--- Given records ---

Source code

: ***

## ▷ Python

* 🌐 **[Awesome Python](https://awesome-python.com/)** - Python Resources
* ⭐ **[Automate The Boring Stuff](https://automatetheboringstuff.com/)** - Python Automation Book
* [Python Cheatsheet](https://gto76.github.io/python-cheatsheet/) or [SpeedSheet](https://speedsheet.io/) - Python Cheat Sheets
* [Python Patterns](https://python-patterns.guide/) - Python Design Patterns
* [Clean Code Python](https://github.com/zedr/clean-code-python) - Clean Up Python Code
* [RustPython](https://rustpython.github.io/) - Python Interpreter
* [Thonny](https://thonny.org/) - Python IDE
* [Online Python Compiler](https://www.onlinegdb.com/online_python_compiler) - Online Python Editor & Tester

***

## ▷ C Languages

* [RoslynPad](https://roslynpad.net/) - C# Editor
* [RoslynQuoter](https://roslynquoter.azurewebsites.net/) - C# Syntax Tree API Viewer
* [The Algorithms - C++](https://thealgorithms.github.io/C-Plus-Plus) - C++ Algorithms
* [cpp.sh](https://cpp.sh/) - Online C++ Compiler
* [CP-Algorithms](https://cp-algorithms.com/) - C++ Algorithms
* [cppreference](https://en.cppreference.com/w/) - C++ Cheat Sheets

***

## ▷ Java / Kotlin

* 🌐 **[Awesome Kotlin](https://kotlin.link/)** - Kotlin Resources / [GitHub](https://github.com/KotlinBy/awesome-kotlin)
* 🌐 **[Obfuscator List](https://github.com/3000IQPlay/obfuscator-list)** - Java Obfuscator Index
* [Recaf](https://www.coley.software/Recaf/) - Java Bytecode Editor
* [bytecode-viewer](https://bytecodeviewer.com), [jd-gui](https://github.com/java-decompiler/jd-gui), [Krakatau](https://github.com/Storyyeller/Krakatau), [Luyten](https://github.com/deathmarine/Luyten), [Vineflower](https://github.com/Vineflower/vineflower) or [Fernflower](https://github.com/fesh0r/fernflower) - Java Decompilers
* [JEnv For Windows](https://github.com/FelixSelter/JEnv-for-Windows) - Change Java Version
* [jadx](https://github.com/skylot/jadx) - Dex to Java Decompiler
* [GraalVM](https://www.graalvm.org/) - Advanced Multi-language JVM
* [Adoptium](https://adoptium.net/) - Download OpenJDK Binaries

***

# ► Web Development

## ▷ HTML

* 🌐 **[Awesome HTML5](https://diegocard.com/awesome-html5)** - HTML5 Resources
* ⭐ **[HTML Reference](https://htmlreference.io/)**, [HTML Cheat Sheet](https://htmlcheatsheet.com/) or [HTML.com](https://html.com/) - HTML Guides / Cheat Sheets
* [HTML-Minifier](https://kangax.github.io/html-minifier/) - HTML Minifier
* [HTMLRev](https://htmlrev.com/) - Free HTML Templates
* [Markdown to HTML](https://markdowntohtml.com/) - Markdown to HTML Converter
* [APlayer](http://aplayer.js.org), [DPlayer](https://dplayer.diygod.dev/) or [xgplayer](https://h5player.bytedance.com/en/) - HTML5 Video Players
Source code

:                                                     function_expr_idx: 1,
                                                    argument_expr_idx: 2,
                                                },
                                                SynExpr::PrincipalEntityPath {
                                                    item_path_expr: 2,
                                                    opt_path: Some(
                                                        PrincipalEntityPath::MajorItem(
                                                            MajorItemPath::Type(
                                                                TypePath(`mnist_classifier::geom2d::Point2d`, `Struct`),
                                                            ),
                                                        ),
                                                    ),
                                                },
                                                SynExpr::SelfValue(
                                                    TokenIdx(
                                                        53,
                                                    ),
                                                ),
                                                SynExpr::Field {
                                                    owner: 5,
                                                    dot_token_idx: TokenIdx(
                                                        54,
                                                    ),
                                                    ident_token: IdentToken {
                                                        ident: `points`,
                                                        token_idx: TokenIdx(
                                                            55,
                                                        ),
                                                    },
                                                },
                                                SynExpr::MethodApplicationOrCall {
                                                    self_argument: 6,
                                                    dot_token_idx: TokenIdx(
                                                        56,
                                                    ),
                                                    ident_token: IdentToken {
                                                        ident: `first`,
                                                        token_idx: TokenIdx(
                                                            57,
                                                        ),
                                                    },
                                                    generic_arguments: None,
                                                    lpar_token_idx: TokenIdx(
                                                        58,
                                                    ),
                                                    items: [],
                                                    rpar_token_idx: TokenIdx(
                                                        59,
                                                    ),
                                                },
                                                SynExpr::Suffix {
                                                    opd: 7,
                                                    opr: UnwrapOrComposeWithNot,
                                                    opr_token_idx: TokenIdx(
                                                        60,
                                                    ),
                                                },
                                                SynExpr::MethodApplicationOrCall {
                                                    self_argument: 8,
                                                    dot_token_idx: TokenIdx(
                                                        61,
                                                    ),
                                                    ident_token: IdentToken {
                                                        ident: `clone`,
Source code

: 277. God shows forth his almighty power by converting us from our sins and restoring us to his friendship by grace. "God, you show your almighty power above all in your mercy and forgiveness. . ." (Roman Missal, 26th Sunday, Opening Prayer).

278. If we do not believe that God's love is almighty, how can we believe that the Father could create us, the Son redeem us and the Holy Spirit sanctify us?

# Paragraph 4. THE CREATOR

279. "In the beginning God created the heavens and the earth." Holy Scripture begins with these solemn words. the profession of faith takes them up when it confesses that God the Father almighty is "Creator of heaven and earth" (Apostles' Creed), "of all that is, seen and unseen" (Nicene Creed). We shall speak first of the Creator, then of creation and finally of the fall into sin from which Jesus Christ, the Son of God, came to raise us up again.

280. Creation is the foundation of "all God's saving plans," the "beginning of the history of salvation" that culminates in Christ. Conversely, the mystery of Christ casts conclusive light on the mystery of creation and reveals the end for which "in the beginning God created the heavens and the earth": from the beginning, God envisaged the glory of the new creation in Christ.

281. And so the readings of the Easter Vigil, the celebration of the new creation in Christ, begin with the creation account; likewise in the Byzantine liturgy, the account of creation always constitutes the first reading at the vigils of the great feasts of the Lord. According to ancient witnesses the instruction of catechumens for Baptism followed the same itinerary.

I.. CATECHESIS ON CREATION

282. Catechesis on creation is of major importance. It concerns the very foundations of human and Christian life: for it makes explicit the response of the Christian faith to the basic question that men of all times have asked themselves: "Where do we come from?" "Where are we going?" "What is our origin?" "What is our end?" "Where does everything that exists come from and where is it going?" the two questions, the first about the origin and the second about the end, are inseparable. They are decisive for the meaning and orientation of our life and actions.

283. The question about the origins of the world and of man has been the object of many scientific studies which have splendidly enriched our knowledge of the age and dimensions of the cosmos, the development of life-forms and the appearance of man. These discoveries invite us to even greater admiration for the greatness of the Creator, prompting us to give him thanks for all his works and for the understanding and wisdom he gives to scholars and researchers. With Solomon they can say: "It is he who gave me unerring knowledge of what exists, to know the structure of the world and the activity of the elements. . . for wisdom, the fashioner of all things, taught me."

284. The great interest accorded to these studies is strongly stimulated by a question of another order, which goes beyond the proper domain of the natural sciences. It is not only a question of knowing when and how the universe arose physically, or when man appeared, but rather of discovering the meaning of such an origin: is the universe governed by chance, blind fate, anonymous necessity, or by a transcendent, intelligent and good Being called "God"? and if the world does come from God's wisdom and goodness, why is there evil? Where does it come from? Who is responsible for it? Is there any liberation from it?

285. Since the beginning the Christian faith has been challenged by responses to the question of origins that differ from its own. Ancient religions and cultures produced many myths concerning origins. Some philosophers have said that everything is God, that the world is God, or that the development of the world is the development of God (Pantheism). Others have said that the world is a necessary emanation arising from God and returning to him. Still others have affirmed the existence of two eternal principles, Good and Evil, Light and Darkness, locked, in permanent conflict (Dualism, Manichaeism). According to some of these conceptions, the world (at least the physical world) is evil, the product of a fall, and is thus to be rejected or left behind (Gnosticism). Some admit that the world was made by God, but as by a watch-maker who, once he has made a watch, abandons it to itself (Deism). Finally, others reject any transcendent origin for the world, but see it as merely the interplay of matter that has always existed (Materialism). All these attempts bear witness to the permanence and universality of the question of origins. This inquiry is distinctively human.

---

Exercise -> Duplicate the lines of the rows above from the line with "- Python Resources" to the line with "## ▷ Java / Kotlin", including both of those lines.

Result for this task ->
* 🌐 **[Awesome Python](https://awesome-python.com/)** - Python Resources
* ⭐ **[Automate The Boring Stuff](https://automatetheboringstuff.com/)** - Python Automation Book
* [Python Cheatsheet](https://gto76.github.io/python-cheatsheet/) or [SpeedSheet](https://speedsheet.io/) - Python Cheat Sheets
* [Python Patterns](https://python-patterns.guide/) - Python Design Patterns
* [Clean Code Python](https://github.com/zedr/clean-code-python) - Clean Up Python Code
* [RustPython](https://rustpython.github.io/) - Python Interpreter
* [Thonny](https://thonny.org/) - Python IDE
* [Online Python Compiler](https://www.onlinegdb.com/online_python_compiler) - Online Python Editor & Tester

***

## ▷ C Languages

* [RoslynPad](https://roslynpad.net/) - C# Editor
* [RoslynQuoter](https://roslynquoter.azurewebsites.net/) - C# Syntax Tree API Viewer
* [The Algorithms - C++](https://thealgorithms.github.io/C-Plus-Plus) - C++ Algorithms
* [cpp.sh](https://cpp.sh/) - Online C++ Compiler
* [CP-Algorithms](https://cp-algorithms.com/) - C++ Algorithms
* [cppreference](https://en.cppreference.com/w/) - C++ Cheat Sheets

***

## ▷ Java / Kotlin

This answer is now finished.